GIVEN INFORMATION
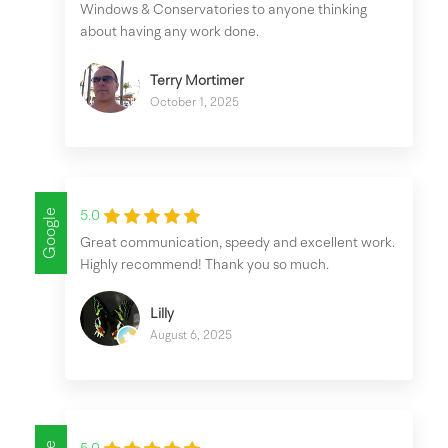
Windows & Conservatories to anyone thinking
about having any work done.
Terry Mortimer
October 1, 2025
Google
5.0
Great communication, speedy and excellent work.
Highly recommend! Thank you so much.
Lilly
August 6, 2025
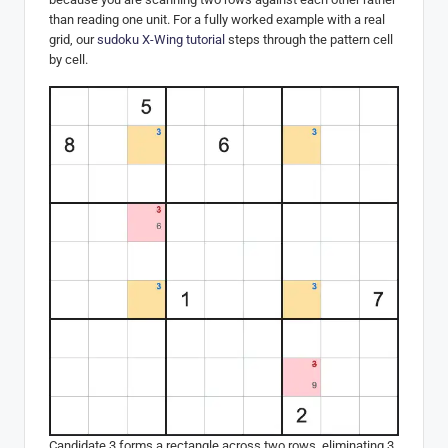
than reading one unit. For a fully worked example with a real
grid, our
sudoku X-Wing tutorial
steps through the pattern cell
by cell.
Candidate 3 forms a rectangle across two rows, eliminating 3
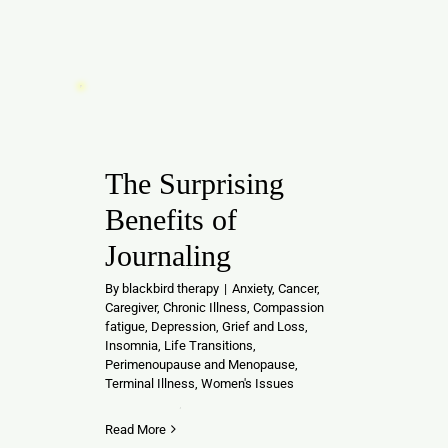
The Surprising
Benefits of
Journaling
By
blackbird therapy
|
Anxiety
,
Cancer
,
Caregiver
,
Chronic Illness
,
Compassion
fatigue
,
Depression
,
Grief and Loss
,
Insomnia
,
Life Transitions
,
Perimenoupause and Menopause
,
Terminal Illness
,
Women's Issues
Read More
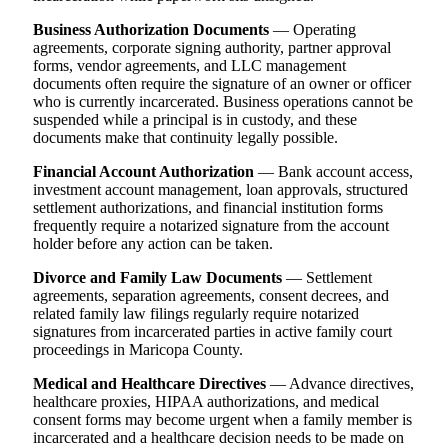
Business Authorization Documents
— Operating
agreements, corporate signing authority, partner approval
forms, vendor agreements, and LLC management
documents often require the signature of an owner or officer
who is currently incarcerated. Business operations cannot be
suspended while a principal is in custody, and these
documents make that continuity legally possible.
Financial Account Authorization
— Bank account access,
investment account management, loan approvals, structured
settlement authorizations, and financial institution forms
frequently require a notarized signature from the account
holder before any action can be taken.
Divorce and Family Law Documents
— Settlement
agreements, separation agreements, consent decrees, and
related family law filings regularly require notarized
signatures from incarcerated parties in active family court
proceedings in Maricopa County.
Medical and Healthcare Directives
— Advance directives,
healthcare proxies, HIPAA authorizations, and medical
consent forms may become urgent when a family member is
incarcerated and a healthcare decision needs to be made on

TASK ITEM
Drop the pictures, then repeat the material word for word.

SOLUTION FOR THIS PROBLEM
Windows & Conservatories to anyone thinking
about having any work done.
Terry Mortimer
October 1, 2025
Google
5.0
Great communication, speedy and excellent work.
Highly recommend! Thank you so much.
Lilly
August 6, 2025
than reading one unit. For a fully worked example with a real
grid, our
sudoku X-Wing tutorial
steps through the pattern cell
by cell.
Candidate 3 forms a rectangle across two rows, eliminating 3
The Surprising
Benefits of
Journaling
By
blackbird therapy
|
Anxiety
,
Cancer
,
Caregiver
,
Chronic Illness
,
Compassion
fatigue
,
Depression
,
Grief and Loss
,
Insomnia
,
Life Transitions
,
Perimenoupause and Menopause
,
Terminal Illness
,
Women's Issues
Read More
Business Authorization Documents
— Operating
agreements, corporate signing authority, partner approval
forms, vendor agreements, and LLC management
documents often require the signature of an owner or officer
who is currently incarcerated. Business operations cannot be
suspended while a principal is in custody, and these
documents make that continuity legally possible.
Financial Account Authorization
— Bank account access,
investment account management, loan approvals, structured
settlement authorizations, and financial institution forms
frequently require a notarized signature from the account
holder before any action can be taken.
Divorce and Family Law Documents
— Settlement
agreements, separation agreements, consent decrees, and
related family law filings regularly require notarized
signatures from incarcerated parties in active family court
proceedings in Maricopa County.
Medical and Healthcare Directives
— Advance directives,
healthcare proxies, HIPAA authorizations, and medical
consent forms may become urgent when a family member is
incarcerated and a healthcare decision needs to be made on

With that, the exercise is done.